Dirinya menambahkan, keunggulan sistem monitoring gunung berapi jarak jauh tersebut di antaranya lebih memiliki banyak fungsi dibandingkan dengan alat pendeteksi aktivitas gunung berapi dengan sistem monitoring melalui getaran analog yang selama ini digunakan.

"Sistem monitoring yang kami kembangkan dapat mengetahui perubahan suhu, kelembaban udara, tekanan, dan kemungkinan adanya gempa vulkanik serta gas berbahaya ketika gunung berapi yang dipantau sedang mengalami peningkatan aktivitas vulkanik, atau akan meletus," katanya di sela kegiatan Pameran Merapi Volcano 2010 di gedung Balai Penyelidikan dan Pengembangan Teknologi Kegunungapian (BPPTK) Yogyakarta.

Menurut Huda, sistem monitoring gunung berapi jarak jauh itu sudah dapat ditampilkan pada display secara digital. Ini berbeda dengan alat pendeteksi getaran gunung berapi, seismograf, yang masih menampilkan hasilnya dalam bentuk analog.

"Sistem monitoring getaran masih ditampilkan secara analog, dan hanya melakukan pendeteksian melalui gerakan bumi atau getaran yang ditimbulkan dari aktivitas gunung berapi. Ini berbeda dengan sistem monitoring yang kami kembangkan yang dapat menampilkan hasil pendeteksian secara digital, dan dapat mendeteksi berbagai perubahan keadaan yang diakibatkan dari aktivitas gunung berapi," katanya.

Selain itu, dirinya mengatakan jarak pantauan atau monitoring gunung berapi dapat disetting sesuai kebutuhan dan berdasar pada kepekaan atau sensitivitas reciver sensor. "Radius monitoring jarak jauh saat ini mencapai lima kilometer," katanya.

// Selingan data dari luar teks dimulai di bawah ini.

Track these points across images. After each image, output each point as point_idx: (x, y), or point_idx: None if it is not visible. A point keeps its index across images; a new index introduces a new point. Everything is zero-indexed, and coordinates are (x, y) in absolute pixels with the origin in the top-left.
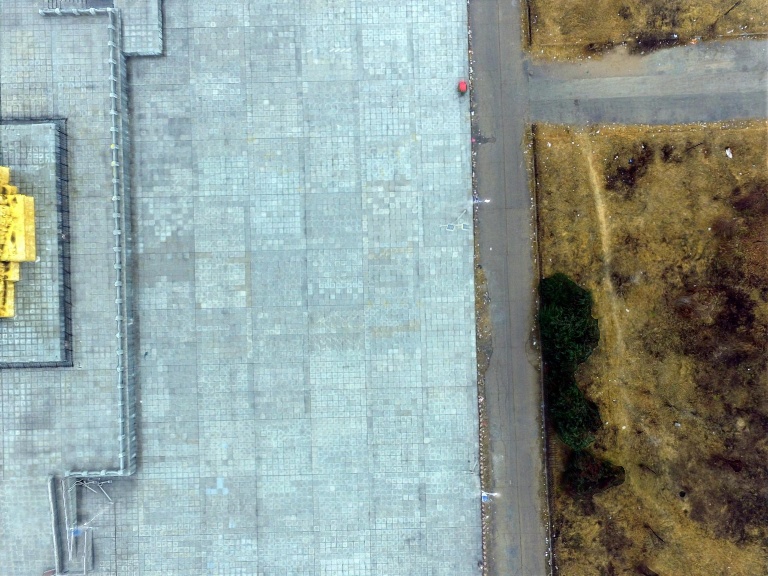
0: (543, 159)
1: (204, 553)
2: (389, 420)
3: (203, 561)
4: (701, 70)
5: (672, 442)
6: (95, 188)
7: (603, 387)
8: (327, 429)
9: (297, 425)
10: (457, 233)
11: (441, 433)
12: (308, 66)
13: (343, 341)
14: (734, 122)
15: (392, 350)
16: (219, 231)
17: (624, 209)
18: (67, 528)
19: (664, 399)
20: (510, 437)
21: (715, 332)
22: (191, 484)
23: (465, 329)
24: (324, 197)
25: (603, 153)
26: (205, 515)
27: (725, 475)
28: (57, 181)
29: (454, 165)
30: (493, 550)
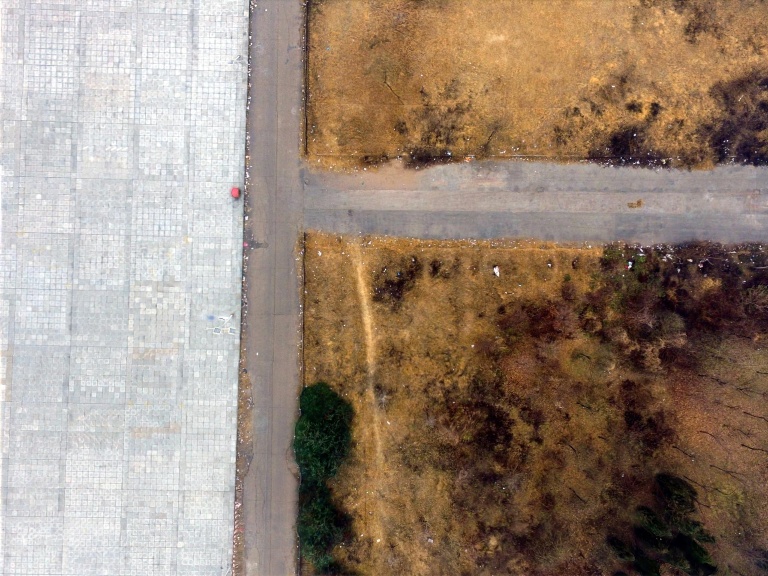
0: (312, 268)
1: None
2: (143, 522)
3: None
4: (474, 188)
5: (425, 558)
6: None
7: (360, 499)
8: (79, 529)
9: (49, 523)
10: (223, 337)
11: (195, 538)
12: (83, 163)
13: (102, 440)
14: (503, 241)
15: (151, 451)
16: None
17: (390, 322)
18: None
19: (420, 514)
20: (265, 545)
21: (473, 449)
22: None
23: (226, 434)
24: (91, 294)
25: (372, 265)
26: None
27: None
28: None
29: (224, 269)
30: None
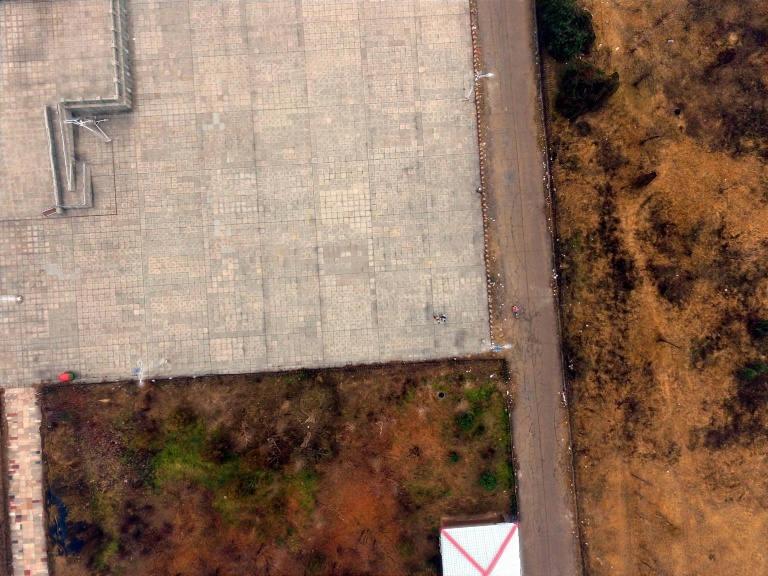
0: None
1: (203, 188)
2: (383, 51)
3: (203, 196)
4: None
5: (666, 60)
6: None
7: (595, 9)
8: (321, 61)
9: (291, 58)
10: None
11: (435, 62)
12: None
13: None
14: None
15: None
16: None
17: None
18: (65, 156)
19: (657, 18)
20: (504, 64)
21: None
22: (187, 120)
23: None
24: None
25: None
26: (203, 150)
27: (719, 90)
28: None
29: None
30: (491, 177)
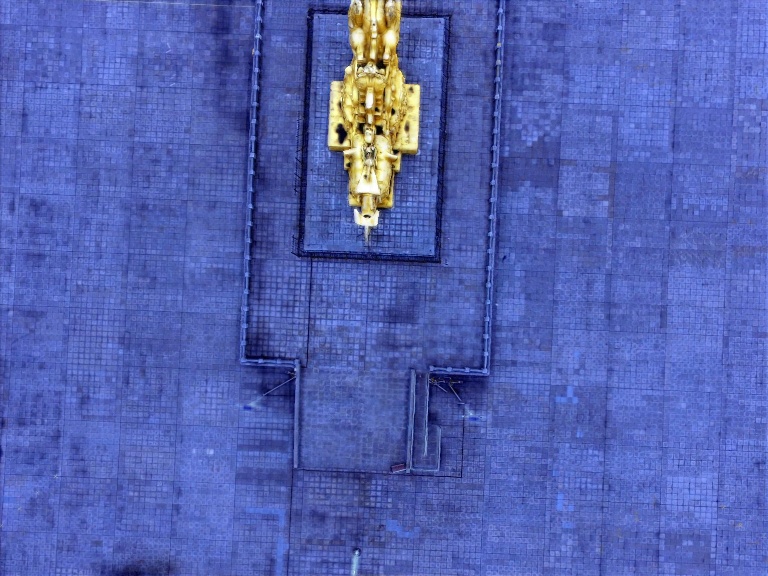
0: None
1: (550, 460)
2: (746, 341)
3: (549, 468)
4: None
5: None
6: (473, 87)
7: None
8: (682, 346)
9: (652, 339)
10: None
11: None
12: None
13: (704, 258)
14: None
15: (753, 271)
16: (586, 139)
17: None
18: None
19: None
20: None
21: None
22: (541, 391)
23: None
24: (694, 112)
25: None
26: (554, 423)
27: None
28: (442, 76)
29: None
30: None
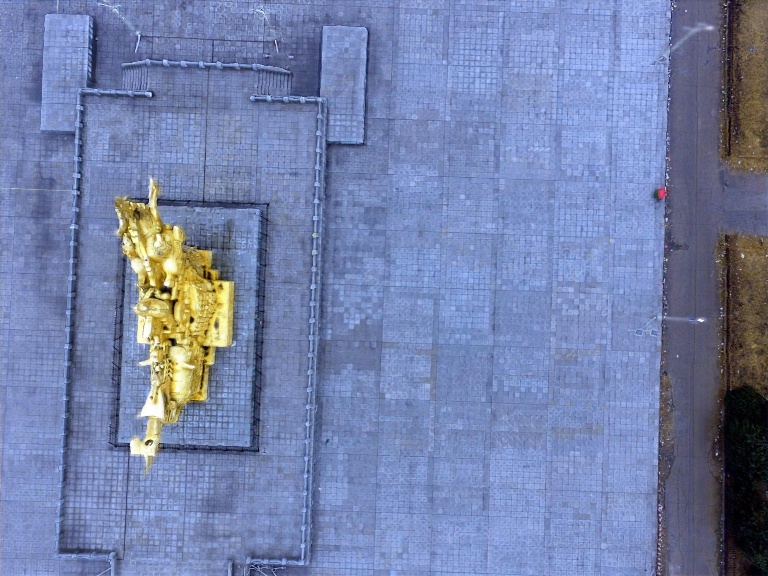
0: (736, 270)
1: None
2: (567, 523)
3: None
4: None
5: None
6: (292, 274)
7: None
8: (504, 528)
9: (474, 522)
10: (645, 339)
11: (619, 540)
12: (506, 163)
13: (525, 440)
14: None
15: (574, 452)
16: (408, 322)
17: None
18: None
19: None
20: (688, 548)
21: None
22: (365, 575)
23: (648, 436)
24: (514, 294)
25: None
26: None
27: None
28: (257, 266)
29: (646, 270)
30: None
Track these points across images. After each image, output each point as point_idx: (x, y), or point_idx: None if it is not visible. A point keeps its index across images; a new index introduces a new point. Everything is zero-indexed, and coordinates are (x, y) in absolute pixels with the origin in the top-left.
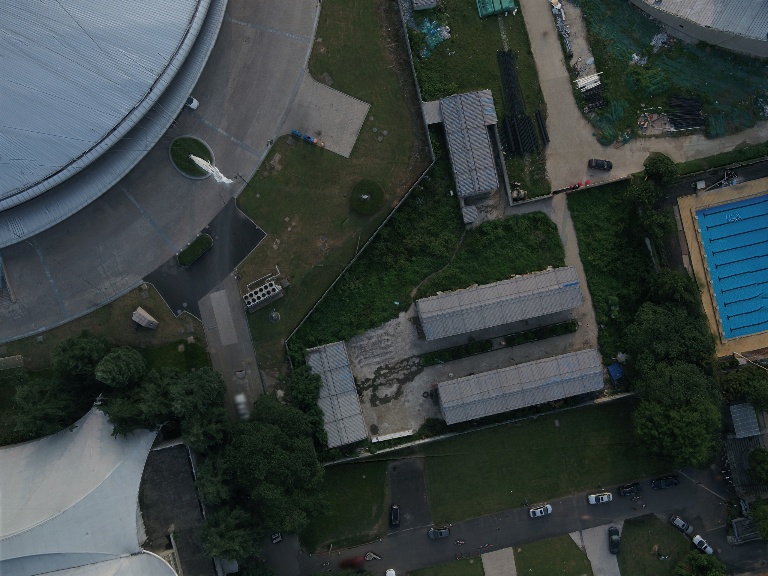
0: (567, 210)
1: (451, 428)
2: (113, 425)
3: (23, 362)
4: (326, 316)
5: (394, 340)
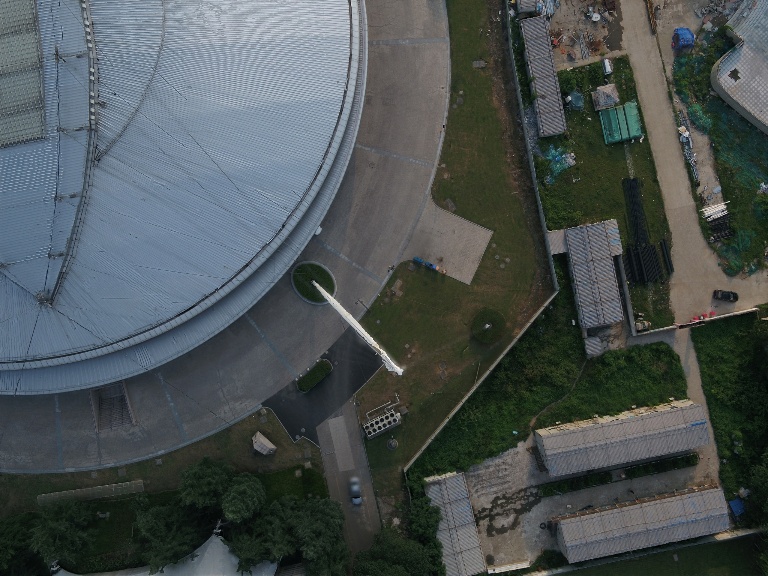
0: (690, 341)
1: None
2: (234, 556)
3: (143, 486)
4: (444, 445)
5: (512, 470)
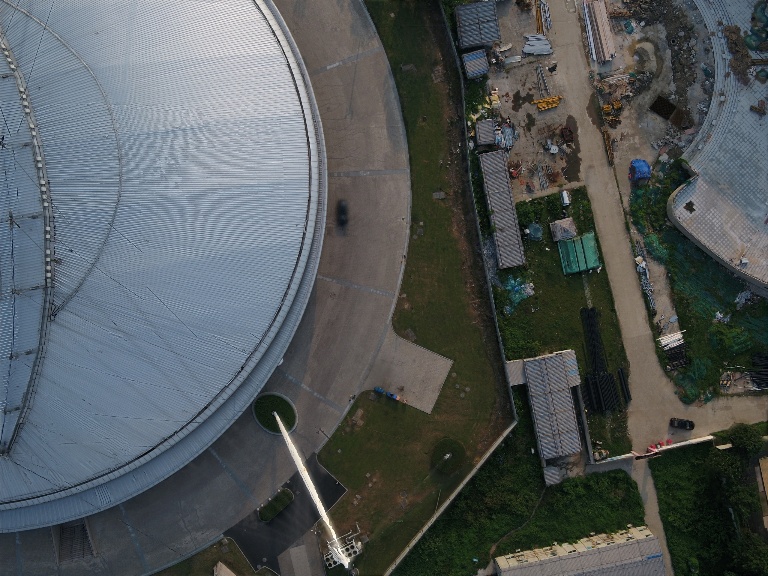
0: (648, 468)
1: None
2: None
3: None
4: (405, 573)
5: None
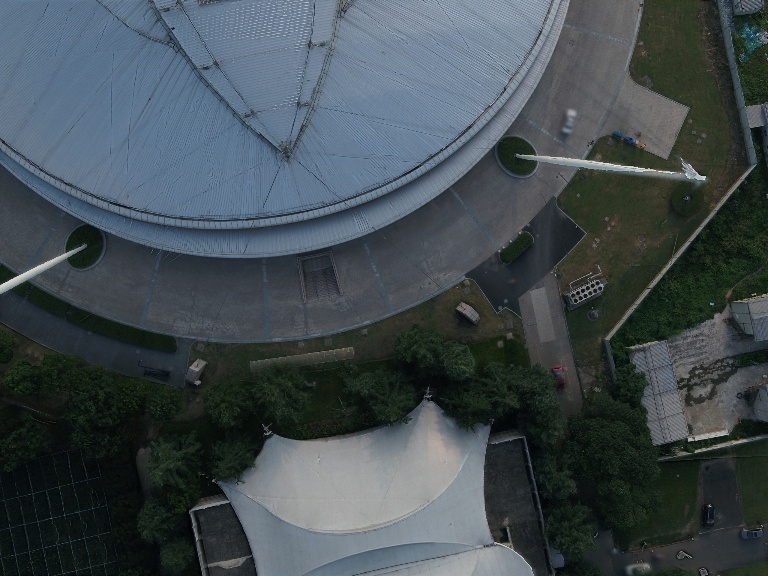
0: None
1: (765, 429)
2: (449, 418)
3: None
4: (644, 315)
5: (709, 341)
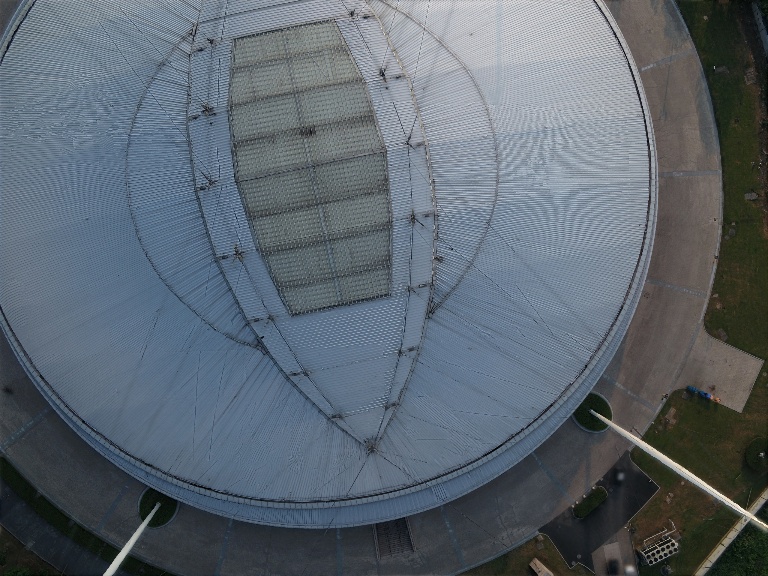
0: None
1: None
2: None
3: None
4: (717, 571)
5: None
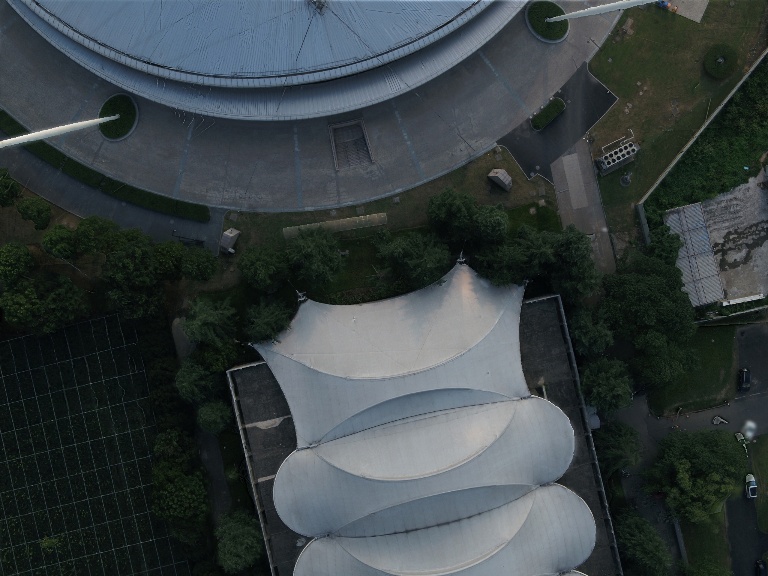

Huda juga mengatakan sistem monitoring yang dikembangkan pihaknya terdiri atas dua unit piranti yang berfungsi sebagai transmiter atau pengirim perubahan suhu, kelembaban, tekanan dan kemungkinan adanya gempa vulkanik serta gas berbahaya serta reciver atau alat penerima untuk ditampilkan pada display secara digital.

"Sensor yang digunakan adalah sensor suhu, kelembaban, dan tekanan yang didukung dengan piranti keras Axis, MMA yang dipasang pada piranti transmiter, dan dihubungkan dengan piranti reciver di posko pemantauan," katanya.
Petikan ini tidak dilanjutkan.